On “I Love Kanye,” Kanye’s acapella take on his origin story and his polite dismissal of it, Kanye raps “I miss the old Kanye.” The song is deeply self-deprecating, but it’s also Kanye displaying his core strengths: self-awareness, openness, refinement. Kanye’s anger and refusal to smile all while having the time of his life (i.e. so-called “new” Kanye) have always been subversive, but ultimately contrast relies on the power of juxtaposition, the spectacular waves emitted when poles collide.

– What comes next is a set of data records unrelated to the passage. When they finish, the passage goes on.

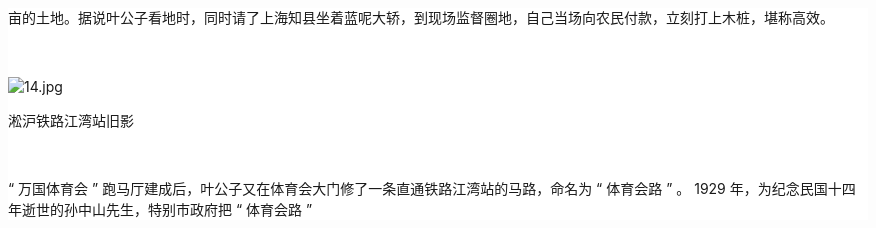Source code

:   <span class="s1">
   亩的土地。据说叶公子看地时，同时请了上海知县坐着蓝呢大轿，到现场监督圈地，自己当场向农民付款，立刻打上木桩，堪称高效。
  </span>
 </p>
 <p class="p1">
  <span class="s1">
  </span>
  <br/>
 </p>
 <p class="p3">
  <span class="s1">
   <img alt="14.jpg" border="0" height="261" src="/medias/contents/5015/14.jpg" width="400"/>
  </span>
 </p>
 <p class="p2">
  <span class="s1">
   淞沪铁路江湾站旧影
  </span>
 </p>
 <p class="p1">
  <span class="s1">
  </span>
  <br/>
 </p>
 <p class="p2">
  <span class="s2">
   “
  </span>
  <span class="s1">
   万国体育会
  </span>
  <span class="s2">
   ”
  </span>
  <span class="s1">
   跑马厅建成后，叶公子又在体育会大门修了一条直通铁路江湾站的马路，命名为
  </span>
  <span class="s2">
   “
  </span>
  <span class="s1">
   体育会路
  </span>
  <span class="s2">
   ”
  </span>
  <span class="s1">
   。
  </span>
  <span class="s2">
   1929
  </span>
  <span class="s1">
   年，为纪念民国十四年逝世的孙中山先生，特别市政府把
  </span>
  <span class="s2">
   “
  </span>
  <span class="s1">
   体育会路
  </span>
  <span class="s2">
   ”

The collisions on The Life of Pablo just aren’t as productive as they’ve been in the past; the impacts are predictable, the trajectories are worn. The Life of Pablo is too deluged in the ghosts of Kanye’s past: his ego, his narrative, his expectations of himself. It’s Robert De Niro in the mirror at the end of Raging Bull. And that’s okay. The man who brought us Barry Bonds has to walk sometimes, whether with Jesus or with his latest not-so-secret lover or through his own ailing mind. But that doesn’t mean his run is over. Waves actually do die, but their energy never fades.